The full impact of Brexit on the global travel industry has not yet been felt, reveals research released today by WTM London.
Some 700 senior professionals from around globe contributed to the WTM Industry Report, and were asked whether their business had felt any specific Brexit-related pressures, so far.
Almost half (45 per cent) said they hadn’t noticed any difference in 2021 because of Brexit.
Of those who acknowledged a Brexit effect, the response was overwhelmingly net negative.
Only eight per cent noted a positive impact compared with 24 per cent highlighting a negative.
The balance, representing one-in-four (23 per cent) of the industry, were unsure or did not know the extent to which Brexit was a factor in their 2021 performance.
The UK officially left the European Union, with a trade deal, at the end of 2020.
The UK/EU trade deal has already resulted in some regulatory changes that will impact inbound and outbound travel between the UK and the remaining member states.
Many of the UK’s biggest mobile phone operators have announced the end of surcharge-free roaming for travellers, as was required by law when the UK was part of the EU.
This change will add to the cost of a trip for many and damage the in-destination experience for some.
Potential issues around passport expiry dates, driving licences, insurance, staffing levels at resorts, immigration lines at airports, and more, are likely to persist into next year, alongside the issues related to Covid-19.
There will also be a combined Brexit/Covid impact on businesses as well as consumers.
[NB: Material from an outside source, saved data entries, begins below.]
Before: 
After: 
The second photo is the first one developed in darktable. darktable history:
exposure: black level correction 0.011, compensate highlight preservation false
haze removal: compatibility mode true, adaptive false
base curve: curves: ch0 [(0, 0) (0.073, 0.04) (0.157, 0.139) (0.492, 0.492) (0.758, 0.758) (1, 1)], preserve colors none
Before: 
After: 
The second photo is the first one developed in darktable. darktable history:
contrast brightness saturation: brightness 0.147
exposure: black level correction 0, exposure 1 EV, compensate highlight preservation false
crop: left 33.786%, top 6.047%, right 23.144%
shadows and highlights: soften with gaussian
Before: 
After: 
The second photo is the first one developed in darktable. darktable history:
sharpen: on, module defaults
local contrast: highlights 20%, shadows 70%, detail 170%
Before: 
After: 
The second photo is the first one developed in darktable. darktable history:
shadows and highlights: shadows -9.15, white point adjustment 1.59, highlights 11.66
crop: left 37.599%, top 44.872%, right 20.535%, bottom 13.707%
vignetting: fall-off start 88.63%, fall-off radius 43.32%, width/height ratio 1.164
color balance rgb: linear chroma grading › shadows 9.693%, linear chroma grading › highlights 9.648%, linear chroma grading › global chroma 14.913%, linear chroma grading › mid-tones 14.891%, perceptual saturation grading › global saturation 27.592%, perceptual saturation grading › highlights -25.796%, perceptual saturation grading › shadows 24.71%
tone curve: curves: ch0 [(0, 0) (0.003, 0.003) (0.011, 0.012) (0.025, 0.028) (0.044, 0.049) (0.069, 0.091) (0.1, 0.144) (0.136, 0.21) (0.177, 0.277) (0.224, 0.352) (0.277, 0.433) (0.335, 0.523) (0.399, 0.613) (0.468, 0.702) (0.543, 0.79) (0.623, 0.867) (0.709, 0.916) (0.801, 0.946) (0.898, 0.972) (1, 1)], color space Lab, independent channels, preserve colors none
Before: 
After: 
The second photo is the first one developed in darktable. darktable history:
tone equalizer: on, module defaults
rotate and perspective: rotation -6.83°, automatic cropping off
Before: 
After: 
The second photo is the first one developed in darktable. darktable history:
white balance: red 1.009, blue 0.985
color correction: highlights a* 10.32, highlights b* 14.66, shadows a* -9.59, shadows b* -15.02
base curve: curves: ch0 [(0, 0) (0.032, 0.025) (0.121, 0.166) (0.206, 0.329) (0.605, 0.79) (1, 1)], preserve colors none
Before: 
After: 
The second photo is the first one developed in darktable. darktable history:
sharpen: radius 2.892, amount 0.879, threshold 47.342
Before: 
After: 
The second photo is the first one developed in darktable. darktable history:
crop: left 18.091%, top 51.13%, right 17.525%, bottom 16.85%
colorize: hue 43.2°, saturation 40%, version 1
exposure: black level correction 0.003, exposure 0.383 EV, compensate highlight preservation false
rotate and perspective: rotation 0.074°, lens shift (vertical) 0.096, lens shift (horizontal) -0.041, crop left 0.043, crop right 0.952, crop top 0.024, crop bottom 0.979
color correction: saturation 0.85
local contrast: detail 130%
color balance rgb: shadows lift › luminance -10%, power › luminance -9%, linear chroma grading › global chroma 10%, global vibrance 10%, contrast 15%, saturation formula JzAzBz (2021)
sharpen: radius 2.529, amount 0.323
Recruiting staff will be different, while the complexities remain around cross-border tax, refunds, fulfilment and accounting.
Simon Press, exhibition director, WTM London, said: “To some extent, the industry so far has dodged the Brexit bullet because the Covid crisis overshadowed and dominated what would have been the first peak holiday season of the Brexit era.
“But as Covid restrictions start to ease, Brexit-related concerns around visas, financial protections, security, duty-free allowances, health cover and so on will come to the fore once more.
“These changes will need to be considered – and applied – in the context of the post-Covid travel landscape.
“The industry needs to get ready for Brexit again, in terms of not only our own business operations but also how we let customers know about the new requirements.
“WTM London helped businesses prepare the first time around and will continue to offer insights and education as Brexit reasserts itself into the travel conversation.”